===== Provided data

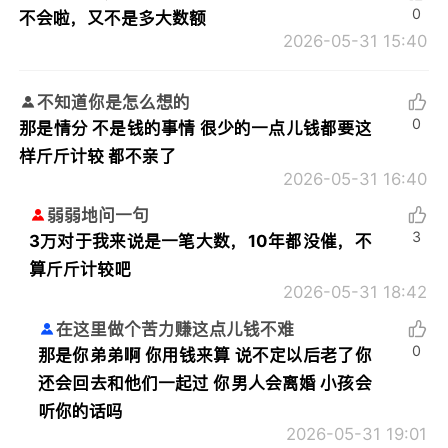
0
不会啦，又不是多大数额
2026-05-31 15:40
不知道你是怎么想的
0
那是情分 不是钱的事情 很少的一点儿钱都要这
样斤斤计较 都不亲了
2026-05-31 16:40
弱弱地问一句
3
3万对于我来说是一笔大数，10年都没催，不
算斤斤计较吧
2026-05-31 18:42
在这里做个苦力赚这点儿钱不难
0
那是你弟弟啊 你用钱来算 说不定以后老了你
还会回去和他们一起过 你男人会离婚 小孩会
听你的话吗
2026-05-31 19:01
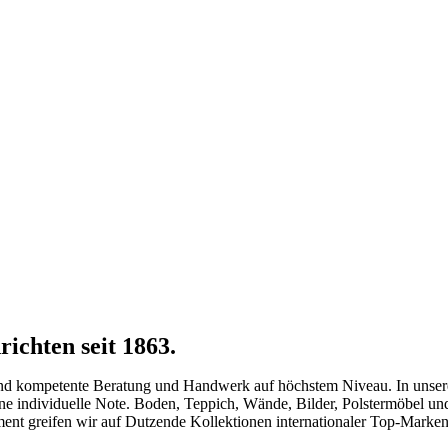
richten seit 1863.
 und kompetente Beratung und Handwerk auf höchstem Niveau. In unserer
eine individuelle Note. Boden, Teppich, Wände, Bilder, Polstermöbel 
nt greifen wir auf Dutzende Kollektionen internationaler Top-Marken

==========

## Work order
Reproduce every line of text in the material above exactly as it reads, without the pictures.

## Exercise result
0
不会啦，又不是多大数额
2026-05-31 15:40
不知道你是怎么想的
0
那是情分 不是钱的事情 很少的一点儿钱都要这
样斤斤计较 都不亲了
2026-05-31 16:40
弱弱地问一句
3
3万对于我来说是一笔大数，10年都没催，不
算斤斤计较吧
2026-05-31 18:42
在这里做个苦力赚这点儿钱不难
0
那是你弟弟啊 你用钱来算 说不定以后老了你
还会回去和他们一起过 你男人会离婚 小孩会
听你的话吗
2026-05-31 19:01
richten seit 1863.
 und kompetente Beratung und Handwerk auf höchstem Niveau. In unserer
eine individuelle Note. Boden, Teppich, Wände, Bilder, Polstermöbel 
nt greifen wir auf Dutzende Kollektionen internationaler Top-Marken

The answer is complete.